Refrigerated trucking is running hot in the second week of May, and the latest DAT and ACT Research data confirms what every reefer dispatcher is already seeing on the load board. National reefer spot rates are sitting roughly 22 percent above the same week last year, with the per-mile average about $0.44 above 2025 and $0.51 above the five-year average. The capacity crunch is being driven by two produce regions hitting full stride at the same time. Watermelon volume out of Florida is up 11 percent year over year, accounting for more than half of the watermelon shipments moving nationally, and Salinas strawberry truckload volumes are up 19 percent week over week and 12 percent year over year. When two regions push that much temperature-controlled freight into the system simultaneously, the small carrier who can get a reefer trailer in the right yard at the right time prints money.
The pattern is not unusual for May. What is unusual is the size of the year-over-year premium. The reefer spot market has been in soft territory for most of 2024 and the first part of 2025. The 2026 produce season landed on top of a much tighter underlying capacity base, with Class 8 truck orders running 199 percent above the prior year and small reefer carriers already squeezed by insurance and fuel cost pressure. The result is a much sharper run-up than the typical seasonal lift. Carriers who built reefer capacity for the moment are riding the rate elevator. Carriers who deferred reefer growth out of caution in 2024 are watching it happen from the outside.
The next three to six weeks are the highest-leverage window of the year for an owner-operator running reefer. The freight is out there, the rates are out there, and the question is execution. That means knowing where to position empty trailers, which receivers pay reefer claims fairly, which brokers are working real Florida and Salinas freight versus reposting other peoples’ loads, and how to manage HOS hours against the appointment windows that produce shippers actually accept.

What The DAT And ACT Data Actually Says
According to the most recent DAT reefer freight demand report, Miami is effectively maxed out for outbound reefer capacity, with Mother’s Day flowers, the CVSA Roadcheck inspection blitz, and the watermelon volume all colliding inside Florida’s final big freight window of spring. Outbound reefer load-to-truck ratios are running well above the national average across the Lakeland, Plant City, and Miami markets, which is what is pushing rates up the fastest. The same DAT data confirms that strawberry volumes out of Salinas are running 19 percent above the prior week with continued growth expected as the harvest extends through June.
ACT Research’s reefer rate tracker tells the same story from a different angle. The national reefer spot rate average is now $0.51 above the five-year average for this week, and contract rates have been catching up faster than they did during the 2022 cycle peak. Carriers who run on contract reefer are seeing rate increases of 5 to 9 percent on quarterly renewals, and brokers who relied on cheap spot reefer through 2024 are getting pushed into higher-cost relationships to keep service intact. That is a structural shift, not a Mother’s Day blip.

RECORDED INFORMATION =
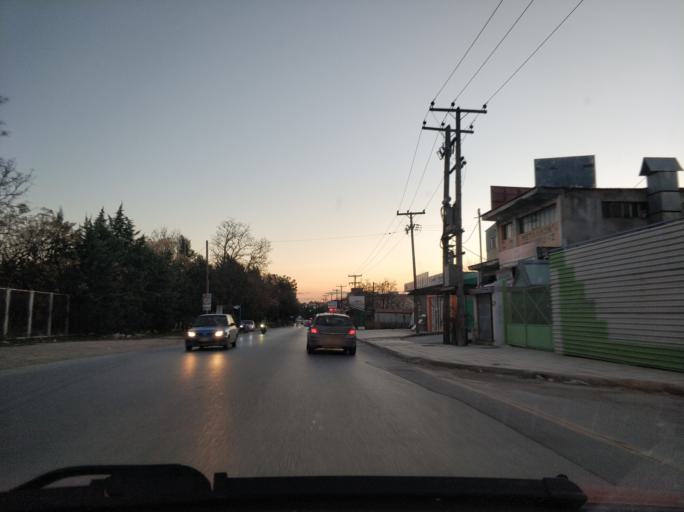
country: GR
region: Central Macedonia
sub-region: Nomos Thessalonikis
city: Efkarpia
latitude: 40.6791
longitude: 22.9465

TASK INSTRUCTIONS =
**a)** Decide whether each statement agrees with the reefer freight article, answering yes or no and quoting the text's deciding words: (i) Watermelon volume out of Florida is up 19 percent year over year. (ii) Miami is effectively maxed out for outbound reefer capacity. (iii) Carriers on contract reefer are seeing rate increases of 5 to 9 percent on quarterly renewals.
**b)** Please translate this sentence from the reefer freight article into Spanish: "The result is a much sharper run-up than the typical seasonal lift."
**c)** Retype the passage of the reefer freight article between "The next three" and "shippers actually accept.", inclusive.

SOLVED TASKS =
**a)**
(i) No: "Watermelon volume out of Florida is up 11 percent year over year"
(ii) Yes: "Miami is effectively maxed out for outbound reefer capacity"
(iii) Yes: "Carriers who run on contract reefer are seeing rate increases of 5 to 9 percent on quarterly renewals"

**b)** El resultado es un alza mucho más pronunciada que el aumento estacional típico.

**c)**
The next three to six weeks are the highest-leverage window of the year for an owner-operator running reefer. The freight is out there, the rates are out there, and the question is execution. That means knowing where to position empty trailers, which receivers pay reefer claims fairly, which brokers are working real Florida and Salinas freight versus reposting other peoples’ loads, and how to manage HOS hours against the appointment windows that produce shippers actually accept.